Hello everyone, here's a picture of an Irish tea cake which I've just made, it's fat free and low sugar. There are many regional variations. It was also often made for Halloween so now is an appropriate time for it. With a traditional brack the dried fruit is soaked in the sugar but the Yorkshire tea bread similar recipe adds the sugar to the flour mix and this is what I've done with this one so the sugar and fructose are not all combined. I make them both ways and what this recipe taught me was how to make dried fruit softer sweeter etc for a normal fruit cake. What I do is soak the fruit overnight if I want to make one first thing or for at least 2 hours and I added a teaspoon of honey to the fruit plus some mixed spice just to give the fruit slightly more flavour. I'd liked to have shown a slice as well but as we only have the facility for one I chose the whole cake as it shows how big it is, how well it rises and you can see the fruit does not sink and this cake has only 55g of sugar. Obviously you can use ordinary flour instead as in the original recipe.
Here's the recipe:
350ml tea
300g dried fruit sultanas, raisins and currants
280g of Gluten free flour I used Doves farm (either S/R or plain and add 1 tea spoon baking powder)

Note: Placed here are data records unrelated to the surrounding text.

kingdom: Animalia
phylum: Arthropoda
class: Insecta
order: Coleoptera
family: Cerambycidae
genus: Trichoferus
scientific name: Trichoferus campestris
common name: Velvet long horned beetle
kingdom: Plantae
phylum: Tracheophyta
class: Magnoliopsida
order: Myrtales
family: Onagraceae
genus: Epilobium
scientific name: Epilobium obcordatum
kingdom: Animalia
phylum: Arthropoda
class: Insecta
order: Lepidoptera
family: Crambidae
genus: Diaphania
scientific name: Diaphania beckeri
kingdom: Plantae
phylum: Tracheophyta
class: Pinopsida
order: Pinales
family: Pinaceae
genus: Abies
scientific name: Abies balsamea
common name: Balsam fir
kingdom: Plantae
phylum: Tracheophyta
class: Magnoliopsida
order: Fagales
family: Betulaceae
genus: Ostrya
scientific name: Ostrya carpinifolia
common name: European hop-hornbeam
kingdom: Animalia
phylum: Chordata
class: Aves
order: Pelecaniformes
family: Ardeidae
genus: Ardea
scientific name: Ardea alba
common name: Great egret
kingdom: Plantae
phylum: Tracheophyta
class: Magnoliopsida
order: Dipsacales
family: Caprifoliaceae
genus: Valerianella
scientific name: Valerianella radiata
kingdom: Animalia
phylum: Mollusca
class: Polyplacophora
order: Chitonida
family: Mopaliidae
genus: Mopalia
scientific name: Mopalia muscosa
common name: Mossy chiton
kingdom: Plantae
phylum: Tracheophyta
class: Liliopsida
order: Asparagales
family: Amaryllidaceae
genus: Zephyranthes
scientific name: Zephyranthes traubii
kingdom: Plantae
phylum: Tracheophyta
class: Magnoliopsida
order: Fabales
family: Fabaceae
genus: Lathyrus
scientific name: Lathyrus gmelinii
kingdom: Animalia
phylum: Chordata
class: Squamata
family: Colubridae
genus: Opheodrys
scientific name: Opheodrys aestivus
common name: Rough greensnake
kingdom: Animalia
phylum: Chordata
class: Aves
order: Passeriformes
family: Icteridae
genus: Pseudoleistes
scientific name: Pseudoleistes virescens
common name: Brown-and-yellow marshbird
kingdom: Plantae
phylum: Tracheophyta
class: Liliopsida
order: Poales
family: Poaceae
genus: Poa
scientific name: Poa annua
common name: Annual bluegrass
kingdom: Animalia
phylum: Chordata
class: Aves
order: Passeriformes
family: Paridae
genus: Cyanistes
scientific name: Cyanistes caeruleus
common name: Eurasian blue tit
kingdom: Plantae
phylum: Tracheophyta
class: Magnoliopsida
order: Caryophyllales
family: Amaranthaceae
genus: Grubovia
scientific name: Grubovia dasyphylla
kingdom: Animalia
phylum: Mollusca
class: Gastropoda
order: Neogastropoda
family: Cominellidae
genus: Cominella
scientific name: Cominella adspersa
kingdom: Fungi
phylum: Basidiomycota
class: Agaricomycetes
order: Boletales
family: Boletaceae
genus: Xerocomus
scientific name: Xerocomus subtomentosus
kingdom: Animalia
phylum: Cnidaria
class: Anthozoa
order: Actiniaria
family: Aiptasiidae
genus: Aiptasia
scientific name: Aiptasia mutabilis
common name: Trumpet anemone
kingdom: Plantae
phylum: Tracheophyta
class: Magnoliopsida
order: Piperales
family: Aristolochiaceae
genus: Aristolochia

1 Bramley apple diced, peeled and cored
1 egg
1 tea spoon runny honey
55g brown sugar
1 tea spoon mixed spice
Method:
Add boiling water to a couple of good quality tea bags add the tea spoon of honey add little mixed spice and leave to infuse, remove tea bags and add to the dried fruit and leave for at least 2 hours
Put the flour in a food processor and add all the other ingredients and whiz up into a thick batter if it is more like dough add a little more water so it is a thick batter, spread the mix into a greased 20cm cake tin, cover with tin foil and bake 150C for approx 90 mins until it is cooked through. I usually check it with a skewer after about 75 mins and remove the tin foil for the final 15 mins. I've a 20 cm tin with a clip and removable bottom so you just undo the clip when you take it out of the oven and leave it to cool. You can spread butter on it but I like it as it is. The original recipe calls for more sugar (75g) but this is just perfect for my taste buds as somethings are too sweet for me. The apple is also optional but they're in season now and I love cooked apples.